_SUPPLIED DATA_:

== == ==

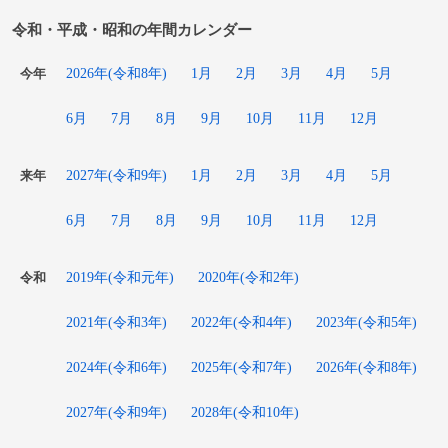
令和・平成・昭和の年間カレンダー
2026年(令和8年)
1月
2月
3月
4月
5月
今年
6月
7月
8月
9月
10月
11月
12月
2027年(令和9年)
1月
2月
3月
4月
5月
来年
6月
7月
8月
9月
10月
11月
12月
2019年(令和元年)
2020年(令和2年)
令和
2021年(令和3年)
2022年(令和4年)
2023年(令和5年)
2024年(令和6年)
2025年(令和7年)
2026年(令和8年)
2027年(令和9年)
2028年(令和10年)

== == ==

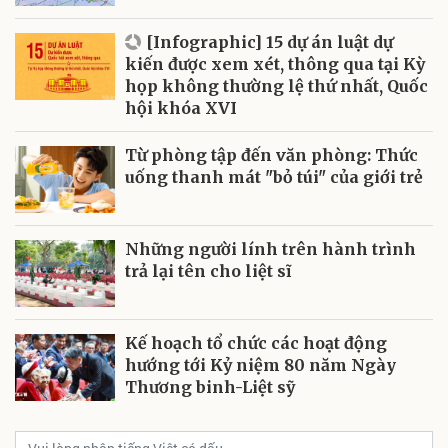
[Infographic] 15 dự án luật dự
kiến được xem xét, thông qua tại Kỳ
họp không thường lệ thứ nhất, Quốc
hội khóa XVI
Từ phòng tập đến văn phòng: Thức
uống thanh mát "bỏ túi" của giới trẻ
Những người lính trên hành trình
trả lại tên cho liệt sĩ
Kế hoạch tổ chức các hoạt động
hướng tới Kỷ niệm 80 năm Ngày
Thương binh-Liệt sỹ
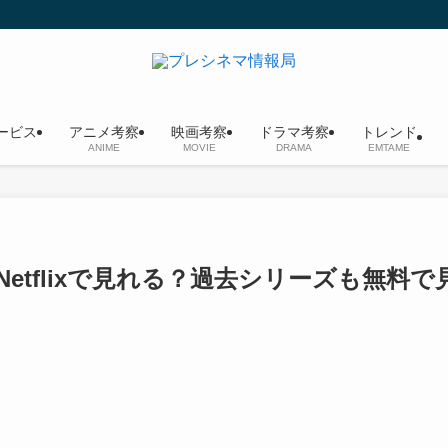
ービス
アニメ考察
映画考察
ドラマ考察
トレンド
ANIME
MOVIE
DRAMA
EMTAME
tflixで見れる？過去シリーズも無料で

== == ==

The material above holds pictures; leave them out and set down exactly the lines from the line with "Từ phòng tập đến văn phòng: Thức" to the line with "tflixで見れる？過去シリーズも無料で", both included.

Từ phòng tập đến văn phòng: Thức
uống thanh mát "bỏ túi" của giới trẻ
Những người lính trên hành trình
trả lại tên cho liệt sĩ
Kế hoạch tổ chức các hoạt động
hướng tới Kỷ niệm 80 năm Ngày
Thương binh-Liệt sỹ
ービス
アニメ考察
映画考察
ドラマ考察
トレンド
ANIME
MOVIE
DRAMA
EMTAME
tflixで見れる？過去シリーズも無料で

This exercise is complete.